Your Pond in Summer.

Your Pond in Summer.

What a great time of year to sit by your pond on a balmy summer evening, with a glass of Prosecco, with the birds singing and the gurgling of the fountain.  Water lilies are in full bloom and you may have several beautiful colours in your pond.

There are some jobs necessary to achieve this image.   You  may have  pond weeds which have been growing enthusiastically since April and which need thinning out. Most fish have finished spawning by now so you will not be taking out the eggs, which normally adhere to the plants so this is a good time to act.

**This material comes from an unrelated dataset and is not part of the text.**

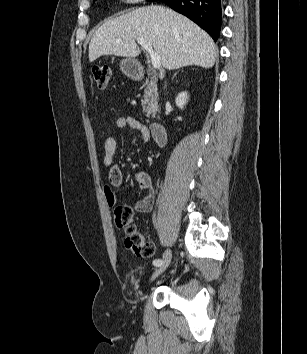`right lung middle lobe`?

Most importantly, as the water gets warmer, there is less oxygen in the water and unless your pond has very few fish, this is one of the most common causes of fish deaths. A fairly advanced sign is when the fish start gasping at the water surface.  It is important to use an airpump, such as the Blagdon PondAir range to aerate the water in addition to the filter until the weather cools down.  I use mine from now until the Autumn.

Some people think only of Koi for their pond. Personally, I prefer other varieties such as goldfish, shubunkins and tench.

I have three ponds in my garden. The largest is a formal pond 4.5 metres diameter which has mainly goldfish. Unfortunately this pond is badly sited and lilies are not enthusiastic in it, but the fish and the pondweeds such as hornwort grow well.  The other two ponds are devoted to wildlife. Both of them have an abundance of lilies as shown in the picture.

Middle wildlife pond – no fish but four colours of lily

By now, most adult amphibians such as frogs and newts spend much of their time on land but they do visit water occasionally particularly in dry weather. Toads spend less time in the water.  We used to be visited by grass snakes but I haven’t seen one for about five years.  I don’t know if they are preyed on by the badgers. Wildlife ponds are also essential for dragon flies and damsel flies as well as providing drinking water for birds

In our garden, there seem to be very few dragon flies at present, maybe because of the hard winter, but damsel flies in abundance. You can Google the difference between these two lovely insects but basically damsel flies are much more delicate than dragon flies. The aerial leaves of pond plants are very important for the flies to lay eggs and care has to be taken in cutting them back.